(EXERCISE OBJECTIVE):
List every line in the rows below that contains the string "center". Case counts.

(RECORDS SUPPLIED):
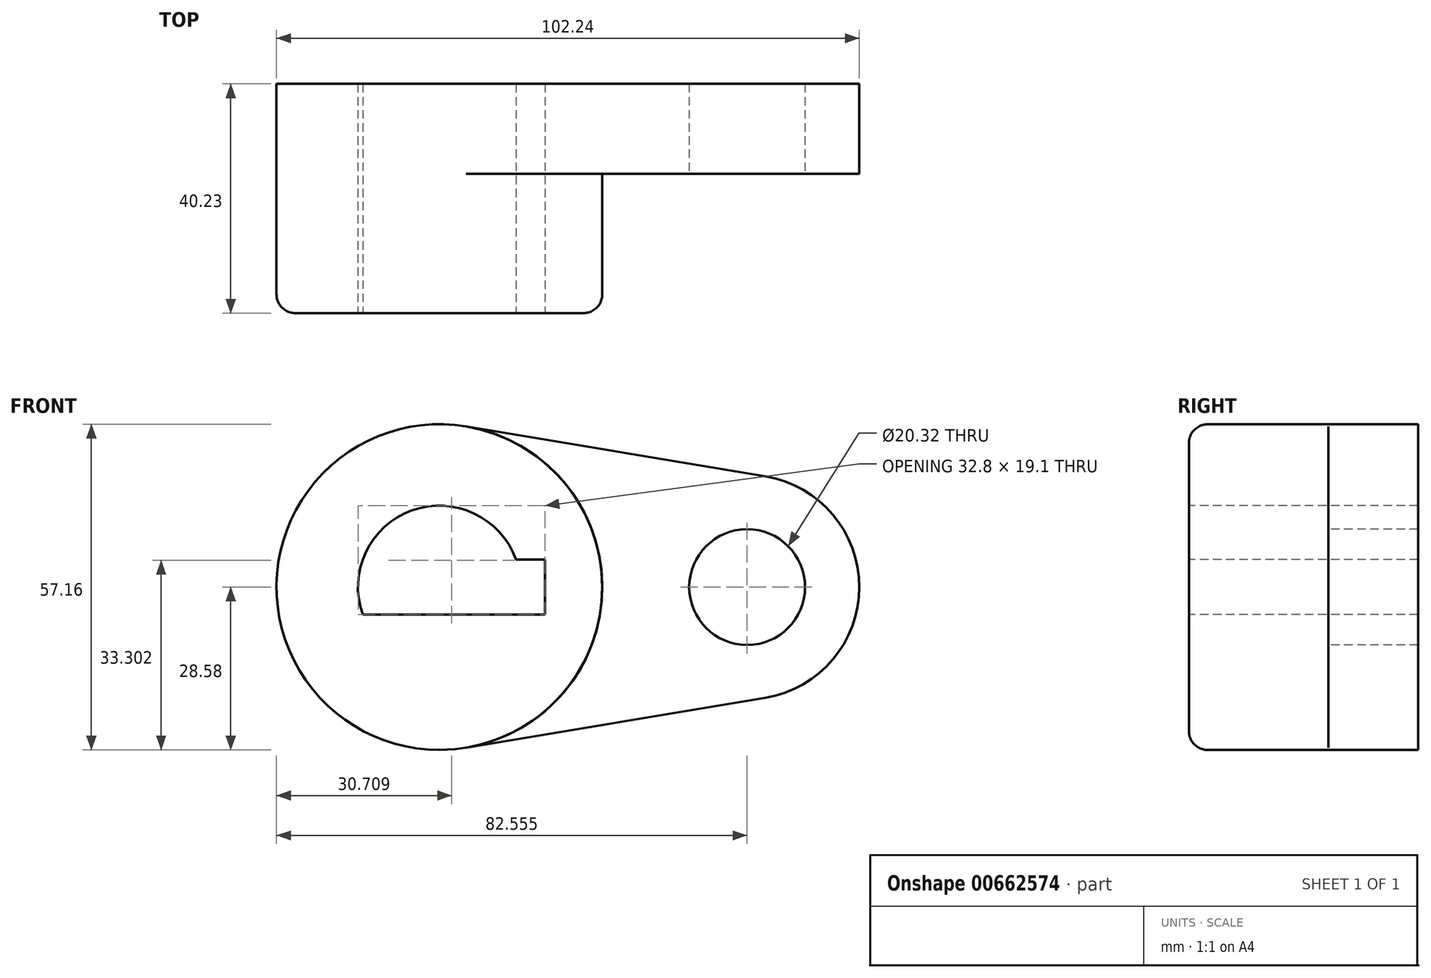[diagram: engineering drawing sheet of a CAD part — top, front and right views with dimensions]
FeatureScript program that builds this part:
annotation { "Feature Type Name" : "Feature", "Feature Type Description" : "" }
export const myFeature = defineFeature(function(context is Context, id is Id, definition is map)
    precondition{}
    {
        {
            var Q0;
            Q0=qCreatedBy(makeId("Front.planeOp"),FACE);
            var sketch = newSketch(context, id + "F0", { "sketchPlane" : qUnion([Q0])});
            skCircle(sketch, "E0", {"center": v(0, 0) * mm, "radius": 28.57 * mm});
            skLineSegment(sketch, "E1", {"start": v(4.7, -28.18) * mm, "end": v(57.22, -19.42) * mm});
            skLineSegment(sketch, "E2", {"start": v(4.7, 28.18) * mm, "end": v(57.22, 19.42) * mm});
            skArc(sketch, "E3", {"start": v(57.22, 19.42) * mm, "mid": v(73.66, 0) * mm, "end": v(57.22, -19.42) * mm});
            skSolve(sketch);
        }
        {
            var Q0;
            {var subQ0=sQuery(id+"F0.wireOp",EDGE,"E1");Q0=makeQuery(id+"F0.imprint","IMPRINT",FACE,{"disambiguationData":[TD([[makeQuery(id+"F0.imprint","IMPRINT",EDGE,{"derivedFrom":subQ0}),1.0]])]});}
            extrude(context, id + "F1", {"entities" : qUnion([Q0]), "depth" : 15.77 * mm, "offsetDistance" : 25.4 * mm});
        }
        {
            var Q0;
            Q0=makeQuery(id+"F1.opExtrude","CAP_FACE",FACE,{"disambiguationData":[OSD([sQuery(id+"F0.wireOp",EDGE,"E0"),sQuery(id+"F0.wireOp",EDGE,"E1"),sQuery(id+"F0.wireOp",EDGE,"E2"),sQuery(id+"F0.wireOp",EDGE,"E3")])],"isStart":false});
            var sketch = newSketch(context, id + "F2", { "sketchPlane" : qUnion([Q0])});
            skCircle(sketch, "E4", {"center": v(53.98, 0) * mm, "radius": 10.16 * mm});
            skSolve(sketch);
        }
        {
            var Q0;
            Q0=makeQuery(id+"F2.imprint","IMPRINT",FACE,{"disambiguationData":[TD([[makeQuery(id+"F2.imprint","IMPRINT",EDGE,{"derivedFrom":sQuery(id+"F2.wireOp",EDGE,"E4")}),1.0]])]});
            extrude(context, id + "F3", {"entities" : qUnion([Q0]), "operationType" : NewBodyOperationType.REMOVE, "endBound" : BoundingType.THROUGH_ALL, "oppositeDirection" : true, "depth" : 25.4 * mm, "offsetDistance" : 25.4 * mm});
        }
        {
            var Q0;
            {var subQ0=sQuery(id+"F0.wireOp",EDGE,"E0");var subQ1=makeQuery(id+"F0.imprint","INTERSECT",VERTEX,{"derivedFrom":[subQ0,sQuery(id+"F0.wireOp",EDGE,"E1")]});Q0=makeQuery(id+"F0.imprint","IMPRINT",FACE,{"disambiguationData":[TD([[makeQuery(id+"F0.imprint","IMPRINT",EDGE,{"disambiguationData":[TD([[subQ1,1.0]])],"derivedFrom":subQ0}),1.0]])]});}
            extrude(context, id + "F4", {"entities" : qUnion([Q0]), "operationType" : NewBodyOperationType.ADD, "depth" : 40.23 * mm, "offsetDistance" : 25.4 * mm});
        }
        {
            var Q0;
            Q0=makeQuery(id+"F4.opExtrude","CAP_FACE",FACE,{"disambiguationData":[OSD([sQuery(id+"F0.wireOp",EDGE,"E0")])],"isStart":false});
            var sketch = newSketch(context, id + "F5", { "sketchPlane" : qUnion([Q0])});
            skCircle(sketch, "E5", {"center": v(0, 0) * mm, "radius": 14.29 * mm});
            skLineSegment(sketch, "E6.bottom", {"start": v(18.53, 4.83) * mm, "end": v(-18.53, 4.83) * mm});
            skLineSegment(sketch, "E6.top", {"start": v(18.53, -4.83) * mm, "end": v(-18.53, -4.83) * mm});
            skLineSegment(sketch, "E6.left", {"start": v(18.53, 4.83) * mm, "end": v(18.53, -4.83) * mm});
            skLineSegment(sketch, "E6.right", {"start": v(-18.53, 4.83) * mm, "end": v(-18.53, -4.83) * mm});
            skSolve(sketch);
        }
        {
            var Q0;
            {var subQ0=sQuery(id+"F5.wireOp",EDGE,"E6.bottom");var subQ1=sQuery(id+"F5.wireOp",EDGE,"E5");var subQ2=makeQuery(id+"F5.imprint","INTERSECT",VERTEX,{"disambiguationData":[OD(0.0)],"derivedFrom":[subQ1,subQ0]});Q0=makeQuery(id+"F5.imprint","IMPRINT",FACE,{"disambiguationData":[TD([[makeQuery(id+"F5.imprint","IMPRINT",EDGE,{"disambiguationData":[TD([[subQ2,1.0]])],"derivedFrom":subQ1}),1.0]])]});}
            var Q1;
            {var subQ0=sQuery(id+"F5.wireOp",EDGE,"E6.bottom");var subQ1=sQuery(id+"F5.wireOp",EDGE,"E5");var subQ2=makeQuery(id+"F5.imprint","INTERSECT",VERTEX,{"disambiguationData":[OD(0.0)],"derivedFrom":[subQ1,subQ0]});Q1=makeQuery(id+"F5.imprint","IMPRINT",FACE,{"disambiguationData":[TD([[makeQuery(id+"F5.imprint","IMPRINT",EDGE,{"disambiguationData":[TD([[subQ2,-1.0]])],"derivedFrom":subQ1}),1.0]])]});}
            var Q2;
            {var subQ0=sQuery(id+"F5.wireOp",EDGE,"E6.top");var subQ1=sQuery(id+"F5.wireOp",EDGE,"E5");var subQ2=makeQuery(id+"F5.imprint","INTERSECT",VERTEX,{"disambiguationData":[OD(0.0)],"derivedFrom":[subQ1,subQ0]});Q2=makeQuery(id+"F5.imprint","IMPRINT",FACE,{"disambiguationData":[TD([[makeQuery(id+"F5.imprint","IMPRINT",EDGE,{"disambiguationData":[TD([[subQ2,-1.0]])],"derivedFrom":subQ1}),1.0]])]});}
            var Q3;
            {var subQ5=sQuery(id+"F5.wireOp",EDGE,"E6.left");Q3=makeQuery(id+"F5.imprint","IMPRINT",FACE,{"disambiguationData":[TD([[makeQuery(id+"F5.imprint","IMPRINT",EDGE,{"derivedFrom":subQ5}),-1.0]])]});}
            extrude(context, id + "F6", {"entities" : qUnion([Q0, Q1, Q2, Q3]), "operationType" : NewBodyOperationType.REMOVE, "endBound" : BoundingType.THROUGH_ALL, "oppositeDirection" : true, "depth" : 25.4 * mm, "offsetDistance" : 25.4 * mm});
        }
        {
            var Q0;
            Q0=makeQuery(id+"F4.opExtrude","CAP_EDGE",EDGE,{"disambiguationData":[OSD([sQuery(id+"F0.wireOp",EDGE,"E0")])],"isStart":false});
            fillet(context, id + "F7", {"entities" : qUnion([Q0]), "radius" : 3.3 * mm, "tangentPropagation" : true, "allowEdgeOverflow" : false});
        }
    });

==

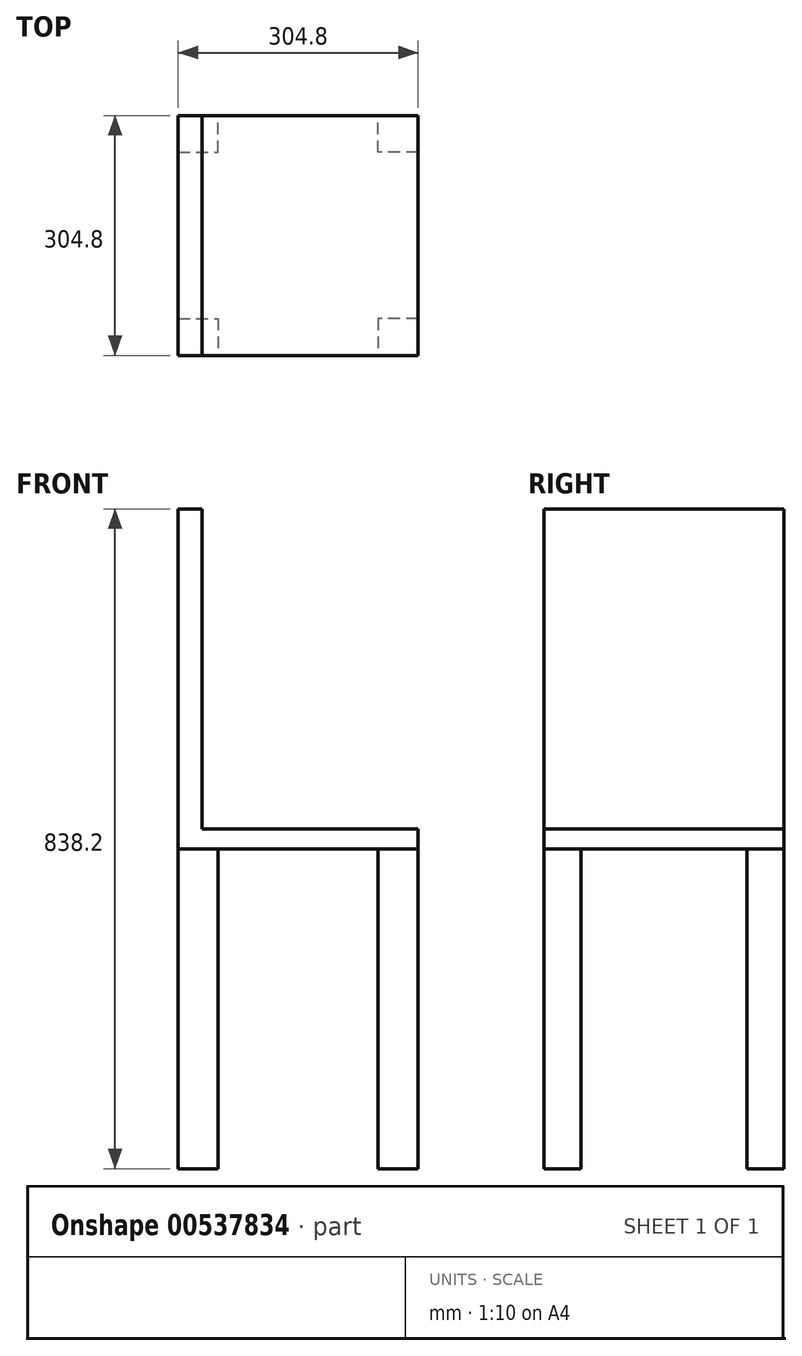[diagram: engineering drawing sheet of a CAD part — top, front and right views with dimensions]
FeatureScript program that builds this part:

(TASK ANSWER):
            skCircle(sketch, "E0", {"center": v(0, 0) * mm, "radius": 28.57 * mm});
            skCircle(sketch, "E4", {"center": v(53.98, 0) * mm, "radius": 10.16 * mm});
            skCircle(sketch, "E5", {"center": v(0, 0) * mm, "radius": 14.29 * mm});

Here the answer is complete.